Las emociones de Will eran una mezcla de calma, dolor y resignación.
A juzgar por eso, pudo deducir rápidamente que Will estaba librando una batalla imposible y que estaba decidido a luchar hasta su último aliento.
—¡Diosa Zeta!
Ember gritó antes de que Fang pudiera hacerlo, mientras corría más rápido de lo que creía ser capaz.
Zeta, que volaba por el aire, comprendió lo que quería pedirle antes incluso de oír el resto de sus palabras.
Will había estado dentro de su rango de detección desde antes, pero ahora estaba cubierto por una barrera que sellaba el espacio.
Se suponía que debía impedir cualquier habilidad de movimiento instantáneo o teletransportación…
pero eso no tenía nada que ver con ella, la Diosa del Espacio.
Zeta miró hacia adelante, fijando su atención en la figura de Will, que estaba demasiado lejos para ser visible.

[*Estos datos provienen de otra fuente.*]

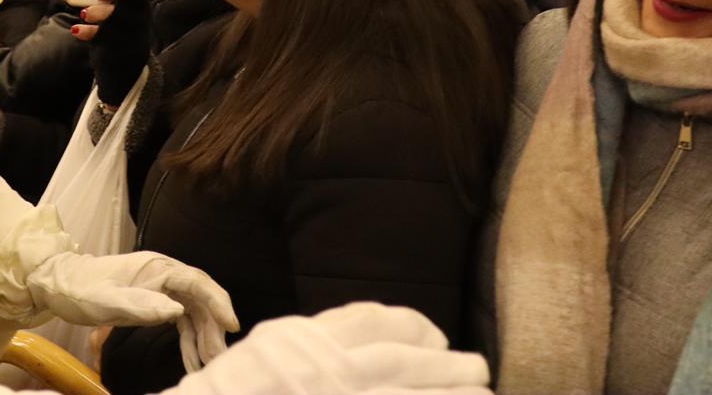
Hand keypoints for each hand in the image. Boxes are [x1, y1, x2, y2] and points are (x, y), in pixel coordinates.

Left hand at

Entonces, cuando parpadeó, su posición y la de Will se intercambiaron.
Will se sorprendió al caer desde unos metros por encima del suelo, pero recuperó rápidamente la compostura y se giró para aterrizar.
Por otro lado, Zeta apareció en el lugar donde estaba Will.
A su alrededor, los ocho domadores de demonios la miraban con conmoción y miedo.
No tenía ningún deseo de intercambiar palabras con ellos, así que manipuló inmediatamente sus coordenadas.
Restó mil metros a sus coordenadas verticales, haciéndolos desaparecer de su posición.
A mil metros bajo tierra, ocho figuras murieron aplastadas tras aparecer de repente entre la roca madre.
Sin embargo, solo Zeta sabía este hecho.